Member of the Victorian Legislative Council for Northern Metropolitan Region
- In office 9 March 2010 – 26 November 2010
- Premier: John Brumby
- Preceded by: Theo Theophanous
- Succeeded by: Craig Ondarchie

Personal details
- Born: 18 August 1977 (age 48) Melbourne, Victoria
- Party: Australian Labor Party
- Alma mater: La Trobe University

= Nathan Murphy (Australian politician) =

Australian politician

Nathan Murphy (born 18 August 1977) is an Australian politician. On 9 March 2010, he was appointed to the Victorian Legislative Council as a Labor member for Northern Metropolitan Region to replace Theo Theophanous, who retired.

Murphy was born in Melbourne, Victoria, and received his VCE from Parade College in Bundoora. He later qualified for a Bachelor of Arts at La Trobe University. In 2000 he was National Welfare Officer for the National Union of Students as a member of the Australian Labor Students, and in 2001 became an electorate officer for federal Labor MP Lindsay Tanner, transferring to Senator Gavin Marshall in 2002. In 2004 he became a state organiser with the Victorian Labor Party, and in 2007 moved to the Plumbing Trades Employees Union as a community organiser, a position he held until his appointment to the Legislative Council in 2010.

Murphy was involved in the controversial round of ALP preselections in 2006 in Victoria, where he challenged sitting member and future Speaker of the House Harry Jenkins for the safe Labor Division of Scullin.

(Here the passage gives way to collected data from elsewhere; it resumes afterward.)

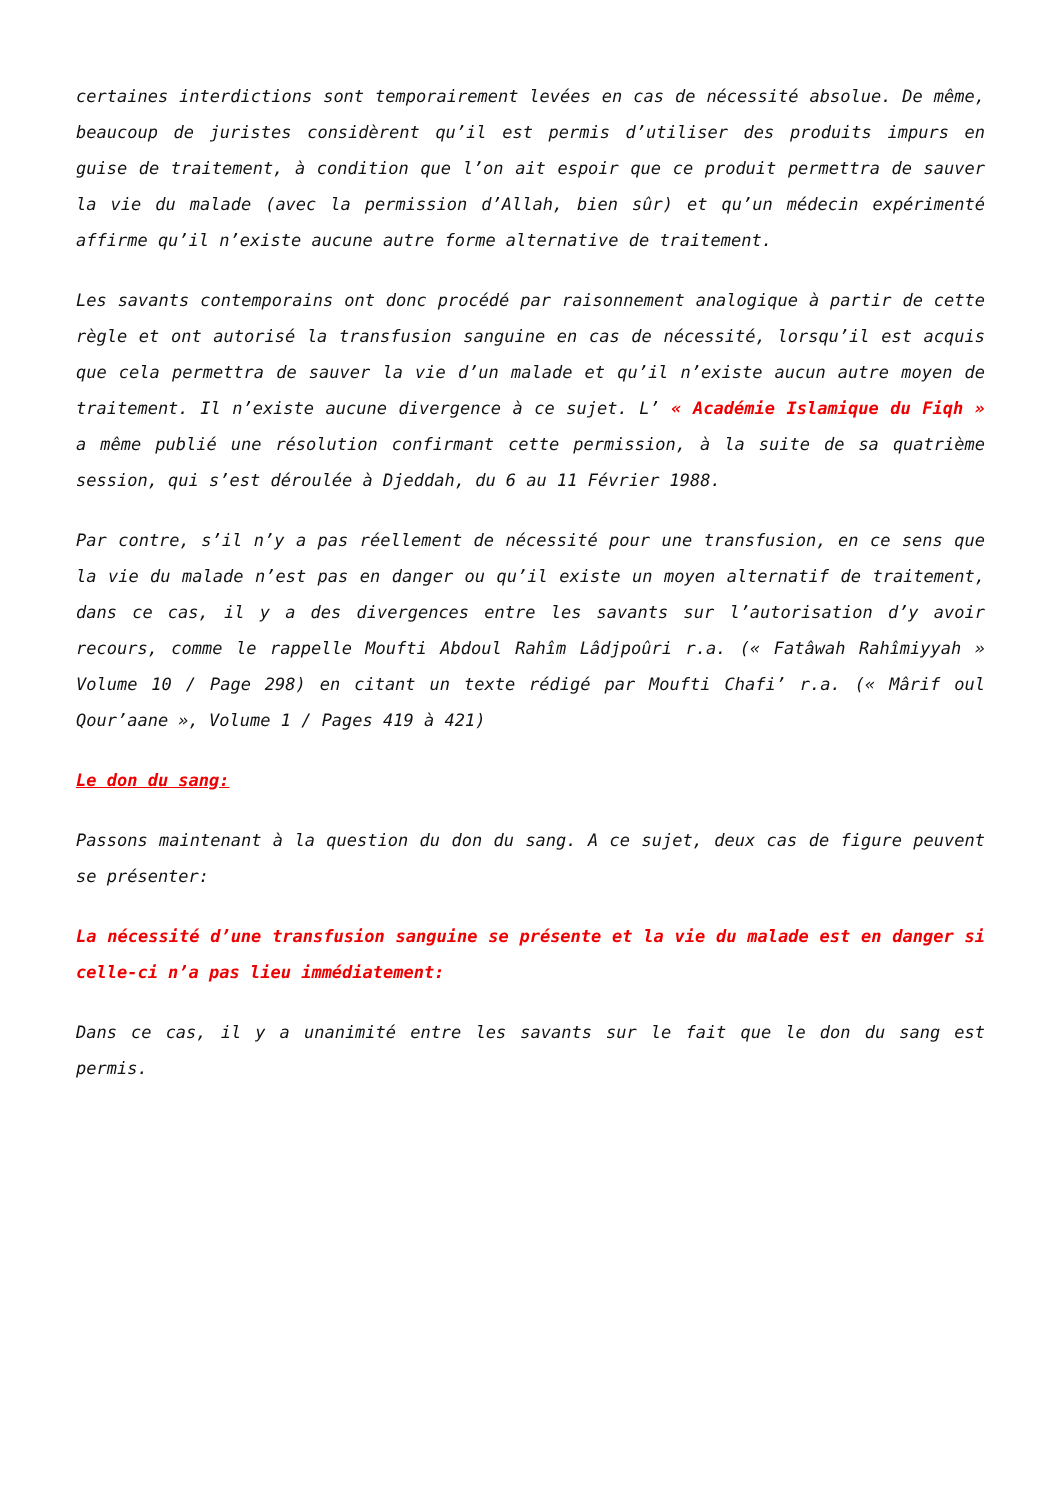certaines interdictions sont temporairement levées en cas de nécessité absolue. De même, beaucoup de juristes considèrent qu’il est permis d’utiliser des produits impurs en guise de traitement, à condition que l’on ait espoir que ce produit permettra de sauver la vie du malade (avec la permission d’Allah, bien sûr) et qu’un médecin expérimenté affirme qu’il n’existe aucune autre forme alternative de traitement.
Les savants contemporains ont donc procédé par raisonnement analogique à partir de cette règle et ont autorisé la transfusion sanguine en cas de nécessité, lorsqu’il est acquis que cela permettra de sauver la vie d’un malade et qu’il n’existe aucun autre moyen de traitement. Il n’existe aucune divergence à ce sujet. L’ « Académie Islamique du Fiqh » a même publié une résolution confirmant cette permission, à la suite de sa quatrième session, qui s’est déroulée à Djeddah, du 6 au 11 Février 1988.
Par contre, s’il n’y a pas réellement de nécessité pour une transfusion, en ce sens que la vie du malade n’est pas en danger ou qu’il existe un moyen alternatif de traitement, dans ce cas, il y a des divergences entre les savants sur l’autorisation d’y avoir recours, comme le rappelle Moufti Abdoul Rahîm Lâdjpoûri r.a. (« Fatâwah Rahîmiyyah » Volume 10 / Page 298) en citant un texte rédigé par Moufti Chafi’ r.a. (« Mârif oul Qour’aane », Volume 1 / Pages 419 à 421)
Le don du sang:
Passons maintenant à la question du don du sang. A ce sujet, deux cas de figure peuvent se présenter:
La nécessité d’une transfusion sanguine se présente et la vie du malade est en danger si celle-ci n’a pas lieu immédiatement:
Dans ce cas, il y a unanimité entre les savants sur le fait que le don du sang est permis.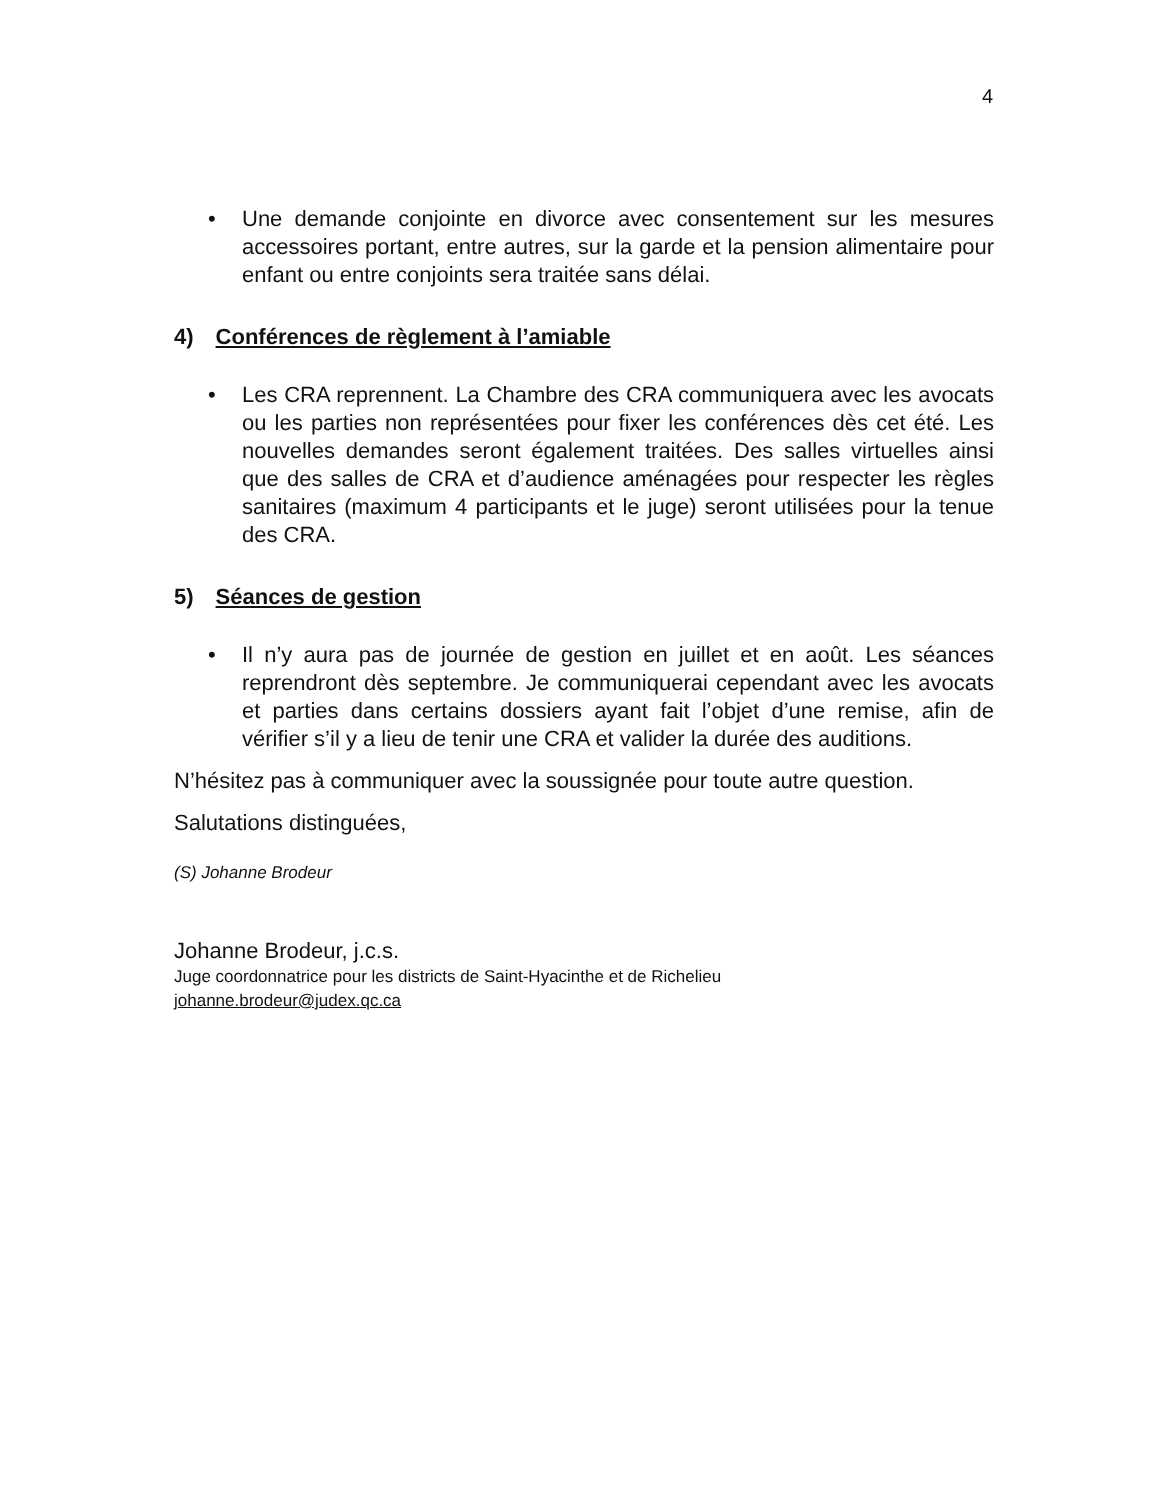4
• Une demande conjointe en divorce avec consentement sur les mesures accessoires portant, entre autres, sur la garde et la pension alimentaire pour enfant ou entre conjoints sera traitée sans délai.
4) Conférences de règlement à l’amiable
• Les CRA reprennent. La Chambre des CRA communiquera avec les avocats ou les parties non représentées pour fixer les conférences dès cet été. Les nouvelles demandes seront également traitées. Des salles virtuelles ainsi que des salles de CRA et d’audience aménagées pour respecter les règles sanitaires (maximum 4 participants et le juge) seront utilisées pour la tenue des CRA.
5) Séances de gestion
• Il n’y aura pas de journée de gestion en juillet et en août. Les séances reprendront dès septembre. Je communiquerai cependant avec les avocats et parties dans certains dossiers ayant fait l’objet d’une remise, afin de vérifier s’il y a lieu de tenir une CRA et valider la durée des auditions.
N’hésitez pas à communiquer avec la soussignée pour toute autre question.
Salutations distinguées,
(S) Johanne Brodeur
Johanne Brodeur, j.c.s.
Juge coordonnatrice pour les districts de Saint-Hyacinthe et de Richelieu
johanne.brodeur@judex.qc.ca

One journalist wrote that "the choice of Murphy was so wrong-headed that even some of the Labor Unity people who negotiated the deal were embarrassed by it."

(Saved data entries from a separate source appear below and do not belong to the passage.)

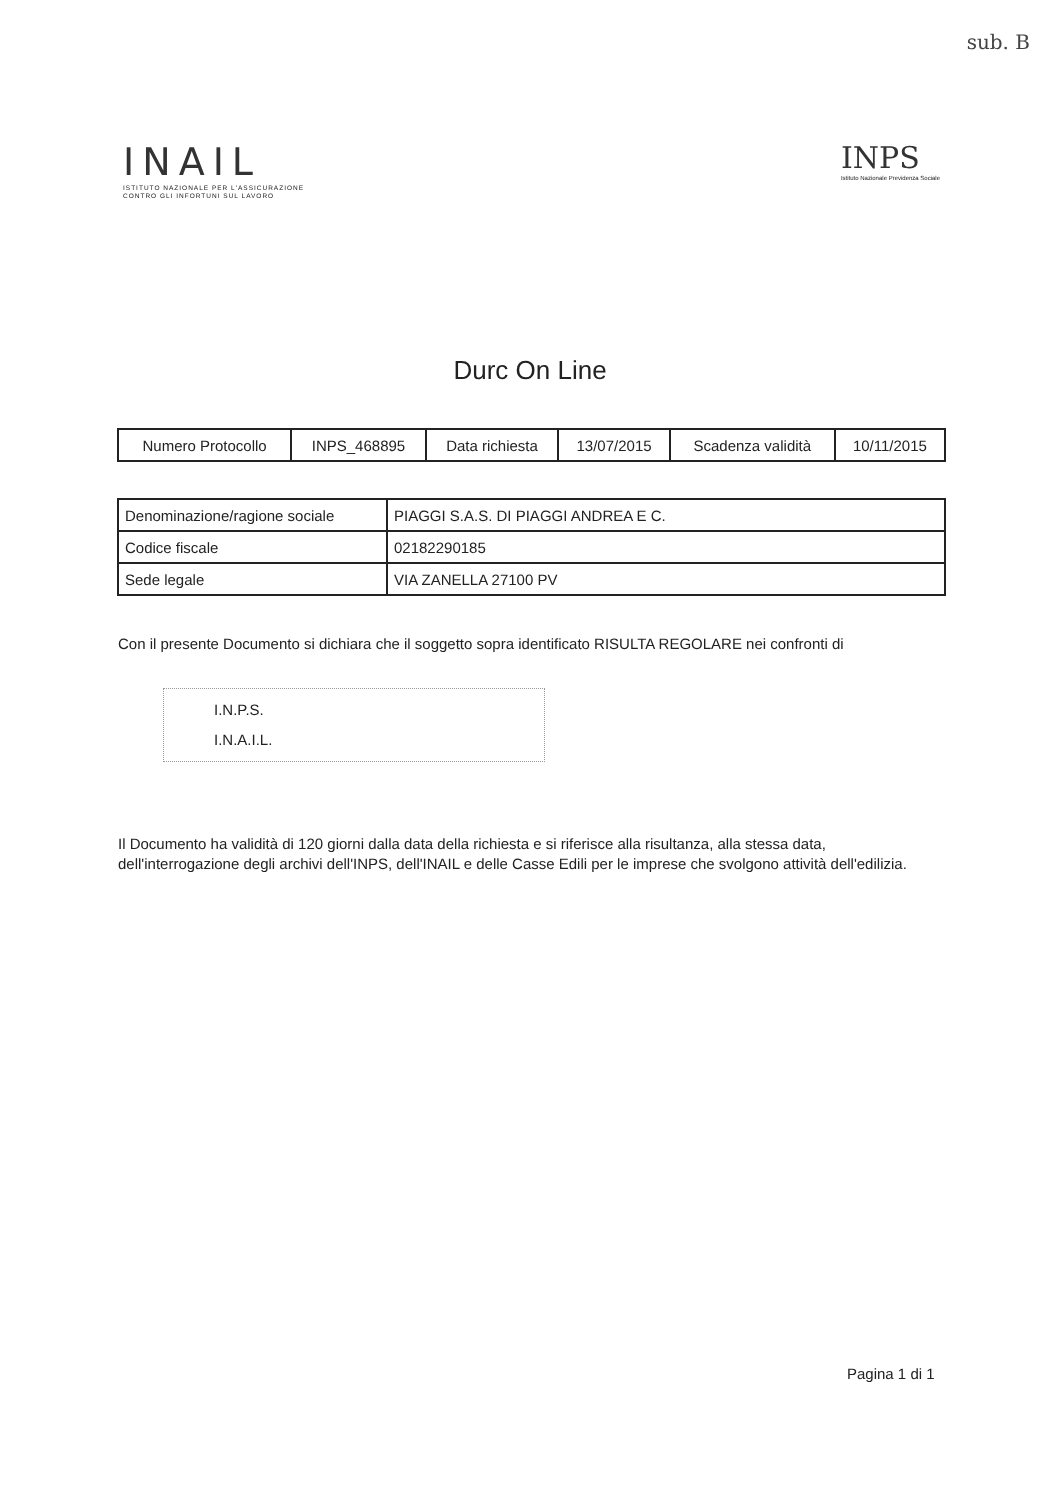sub. B
INAIL
ISTITUTO NAZIONALE PER L'ASSICURAZIONE
CONTRO GLI INFORTUNI SUL LAVORO
INPS
Istituto Nazionale Previdenza Sociale
Durc On Line
| Numero Protocollo | INPS_468895 | Data richiesta | 13/07/2015 | Scadenza validità | 10/11/2015 |
| Denominazione/ragione sociale | PIAGGI S.A.S. DI PIAGGI ANDREA E C. |
| Codice fiscale | 02182290185 |
| Sede legale | VIA ZANELLA 27100 PV |
Con il presente Documento si dichiara che il soggetto sopra identificato RISULTA REGOLARE nei confronti di
I.N.P.S.
I.N.A.I.L.
Il Documento ha validità di 120 giorni dalla data della richiesta e si riferisce alla risultanza, alla stessa data, dell'interrogazione degli archivi dell'INPS, dell'INAIL e delle Casse Edili per le imprese che svolgono attività dell'edilizia.
Pagina 1 di 1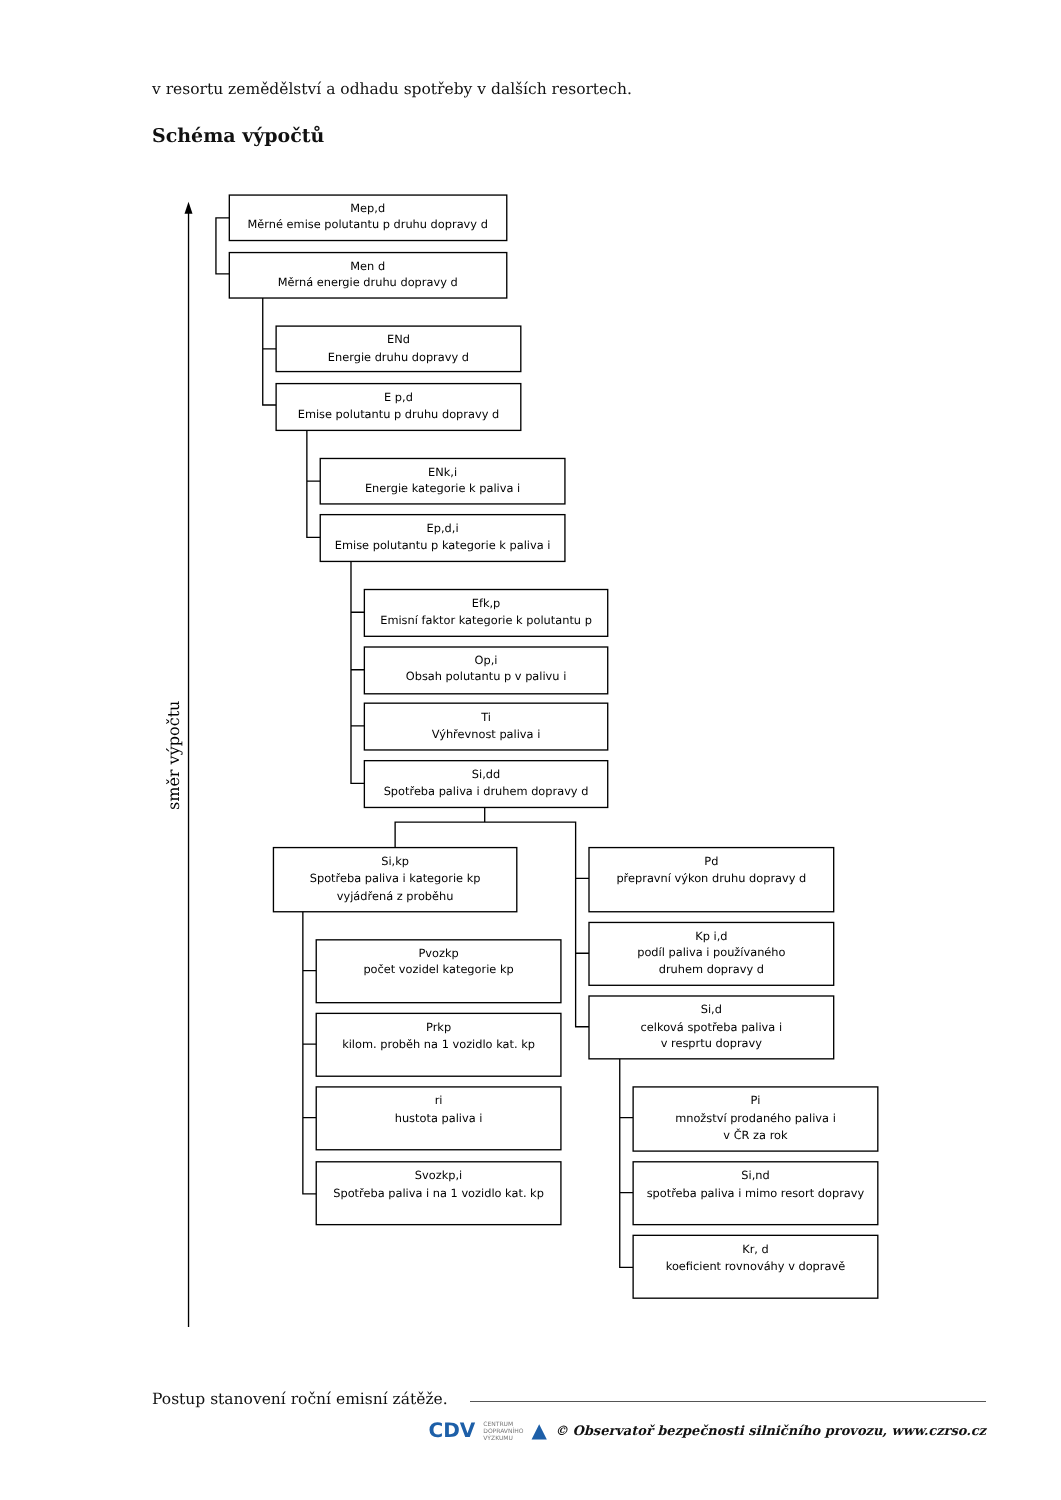v resortu zemědělství a odhadu spotřeby v dalších resortech.
Schéma výpočtů
Mep,d
Měrné emise polutantu p druhu dopravy d
Men d
Měrná energie druhu dopravy d
ENd
Energie druhu dopravy d
E p,d
Emise polutantu p druhu dopravy d
ENk,i
Energie kategorie k paliva i
Ep,d,i
Emise polutantu p kategorie k paliva i
Efk,p
Emisní faktor kategorie k polutantu p
Op,i
Obsah polutantu p v palivu i
Ti
Výhřevnost paliva i
Si,dd
Spotřeba paliva i druhem dopravy d
Si,kp
Spotřeba paliva i kategorie kp
vyjádřená z proběhu
Pd
přepravní výkon druhu dopravy d
Kp i,d
podíl paliva i používaného
druhem dopravy d
Si,d
celková spotřeba paliva i
v resprtu dopravy
Pvozkp
počet vozidel kategorie kp
Prkp
kilom. proběh na 1 vozidlo kat. kp
ri
hustota paliva i
Svozkp,i
Spotřeba paliva i na 1 vozidlo kat. kp
Pi
množství prodaného paliva i
v ČR za rok
Si,nd
spotřeba paliva i mimo resort dopravy
Kr, d
koeficient rovnováhy v dopravě
směr výpočtu
Postup stanovení roční emisní zátěže.
CDV CENTRUM
DOPRAVNÍHO
VÝZKUMU ▲ © Observatoř bezpečnosti silničního provozu, www.czrso.cz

In the lead up to the 2010 Victorian Election, Murphy held a $500 a head fundraiser at a Melbourne apartment. The event gained media attention when the apartment was subsequently found decrepit and soiled. Murphy lost his Legislative Council position at the election.

After his time in parliament, Murphy returned to the union movement, and was working for the Health Services Union in 2013.